The report, Reimagining Care, describes the current care system as “complex, confusing, and difficult to navigate” and calls for “a fundamental and comprehensive redesign of care and support.”

“Staff shortages have worsened, with ‘care deserts’ in parts of the country. For people with health as well as care needs, social care and the NHS are poorly coordinated and work as separate systems,” the report adds.

It calls for a “long-term plan for the recruitment and retention of paid carers as well as the redesign of roles. Their skill and contribution to people’s lives must be valued and given recognition so that social care is regarded as a rewarding career.”

The report points out that Japan and Germany, have seen ‘far reaching’ reforms; and Scotland and Wales are both recommending a ‘National Care Service’ to put care and support on an equal footing with the NHS.

The Commission, launched by the Archbishops of Canterbury and York, calls for a National Care Covenant which sets out the roles and responsibilities of government, communities, families and individuals. It suggests three actions: rethinking attitudes to care and support; rebalancing roles and responsibilities; and redesigning the social care system.
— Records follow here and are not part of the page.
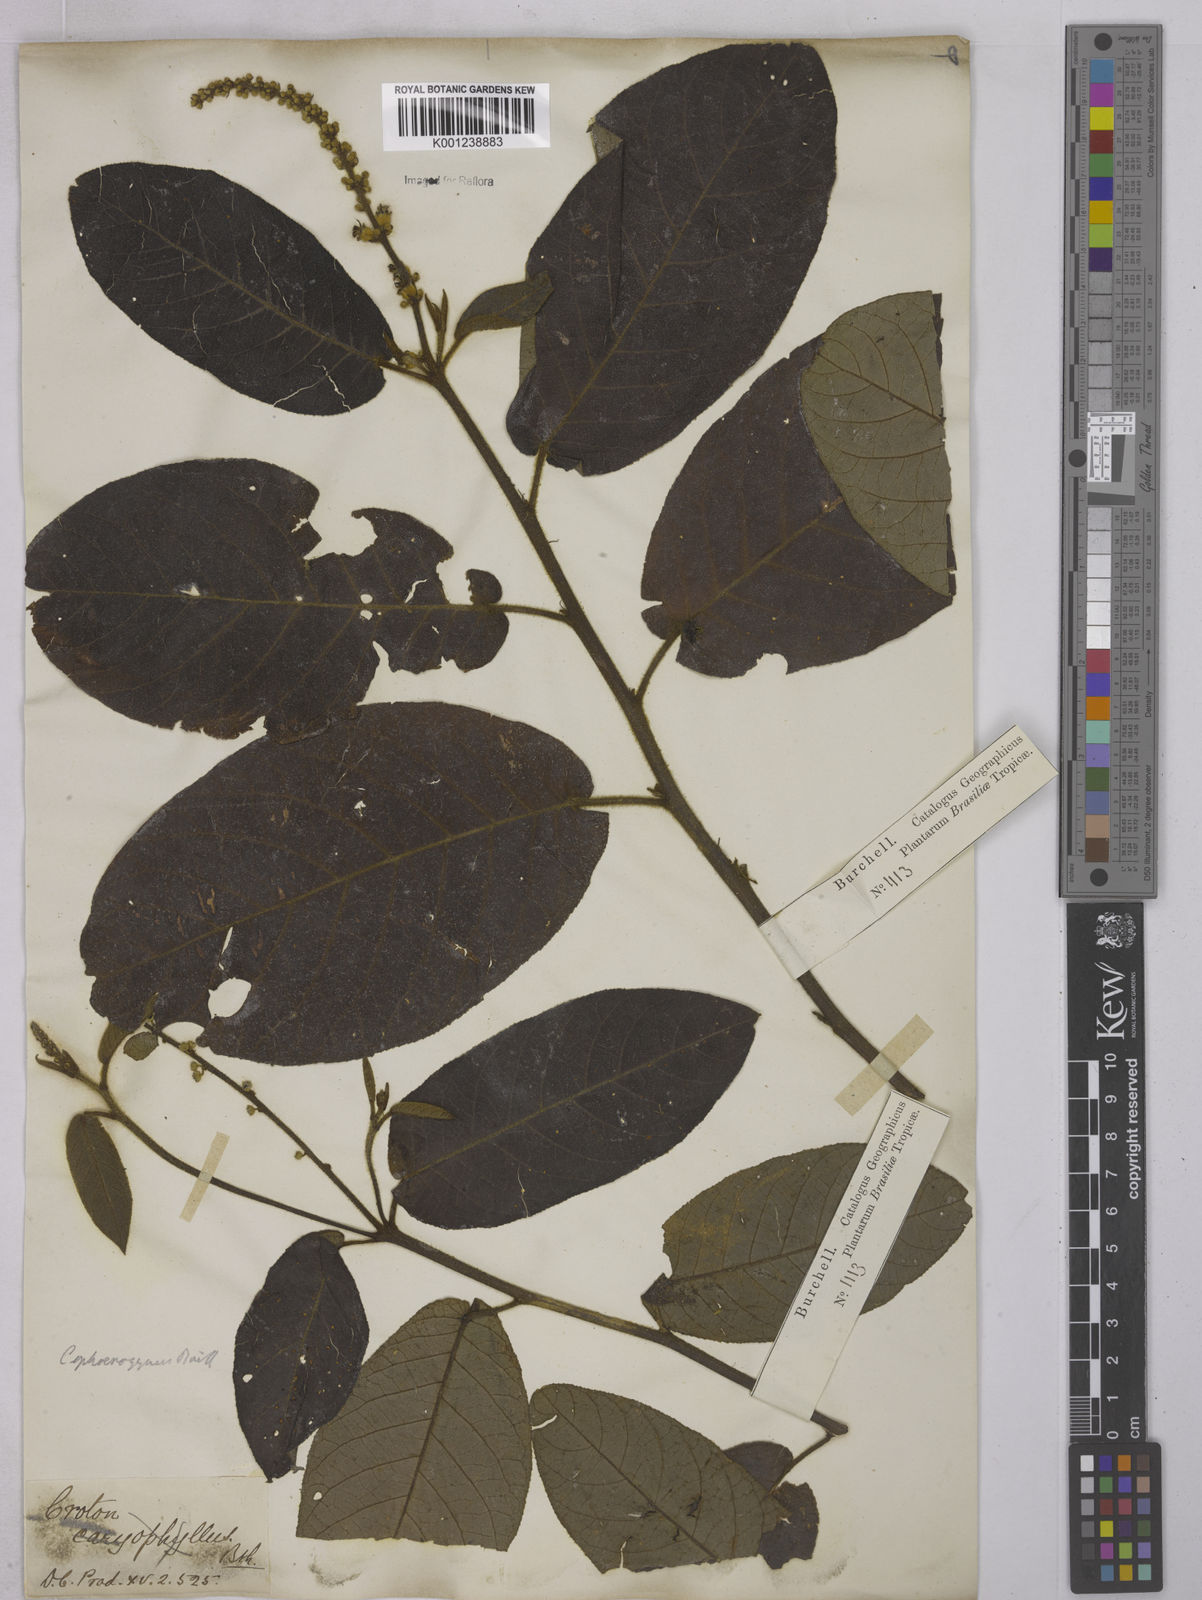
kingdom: Plantae
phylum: Tracheophyta
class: Magnoliopsida
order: Malpighiales
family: Euphorbiaceae
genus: Croton
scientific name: Croton sphaerogynus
Specifically, it calls for
– Investment in communities
– A stronger role for the state
– A new deal for unpaid carers
– A commitment to our responsibilities as actively engaged citizens

The ICG says more than 30 years of neglect and under-funding has left social care on the brink of collapse, with Covid-19, chronic staff shortages and the cost-of-living crisis now turning the situation critical.

Care and nursing homes are closing and homecare providers are struggling through a shortage of staff, with 165,000 vacancies in the sector.

Some 13,000 people cannot be discharged from hospital because there are no social care package available to them and some 1.6m people are not getting the care they are entitled to.